Venezuela’s opposition-led congress on Friday rejected President Nicolas Maduro’s request for emergency powers amid a plunging national economy, the depths of which were dramatized by an IMF estimate that inflation this year will top 700 percent.
Ruling party and opposition lawmakers accused each other of trying to run the country into the ground in the first major congressional debate Venezuela has seen in more than a decade. Critics of the socialist revolution kicked off by late President Hugo Chavez took control of congress last month for the first time in 17 years.
Maduro had proposed an economic emergency decree that would give him expanded authority for 60 days. In the past, when it was dominated by first Chavez’s and then Maduro’s allies, congress made a habit of approving these kinds of exceptional powers.
The opposition argues that Maduro is responsible for raging inflation and chronic shortages dogging daily life here, and is promising to oust him within six months.

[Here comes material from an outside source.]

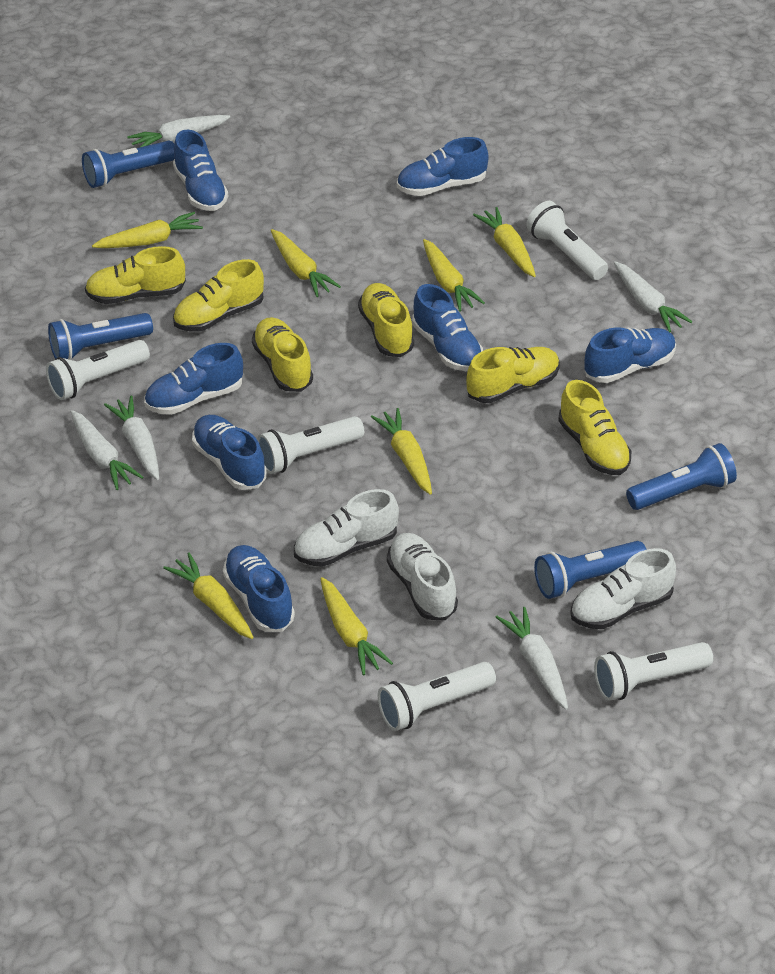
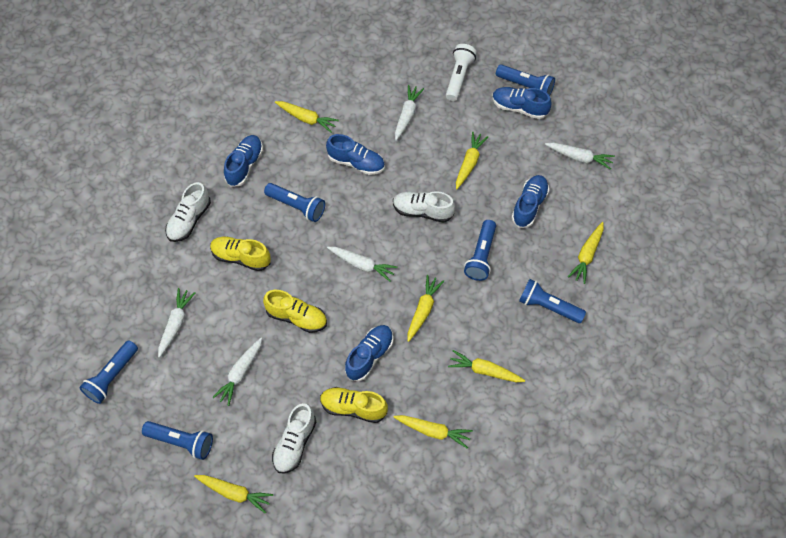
blue flashlight: [48,313,153,360] [82,141,175,188] [534,541,647,599] [626,443,737,510] = 4 -> [79,340,138,404] [142,421,213,460] [264,183,325,222] [464,220,496,281] [496,64,555,96] [519,279,586,323] = 6
blue shoe: [144,343,243,415] [173,130,228,211] [192,415,267,490] [223,545,295,632] [397,137,488,196] [412,284,483,371] [584,327,676,383] = 7 -> [224,135,263,187] [326,134,385,175] [345,325,393,381] [492,87,551,119] [512,175,549,228] = 5
white flashlight: [46,340,150,400] [257,416,364,474] [378,662,496,731] [526,201,608,280] [594,642,713,701] = 5 -> [446,44,477,101] = 1
yellow shoe: [85,246,186,304] [173,259,264,332] [252,317,313,392] [358,283,414,357] [466,347,560,403] [558,380,631,475] = 6 -> [210,237,271,271] [263,290,327,333] [320,387,388,423] = 3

The debate took place against the backdrop of more grim economic news as the International Monetary Fund predicted that inflation in Venezuela would more than double in 2016, reaching 720 percent.
The South American nation already suffers from the world’s highest inflation and a crushing recession. The IMF estimates that prices rose 275 percent last year in Venezuela, while the economy contracted by 10 percent.
Ahead of the final vote on his decree, Maduro announced he had approved a change that will allow the country’s small export sector to use a more favorable currency exchange rate. He scolded opposition activists for “turning their back on the country.”
“They’re bent on the politics of sterile confrontation,” he said as state television began promoting the slogan “irresponsible opposition.”
Opposition leaders rejected the decree as a trap intended to make them look intransigent and unwilling to fix the economy.
“We’re not closing any doors. On the contrary, today we opened the door to a serious discussion,” majority leader Julio Borges said. “We’re not looking to double down on the same policies that got us into this crisis. What we need is real change.”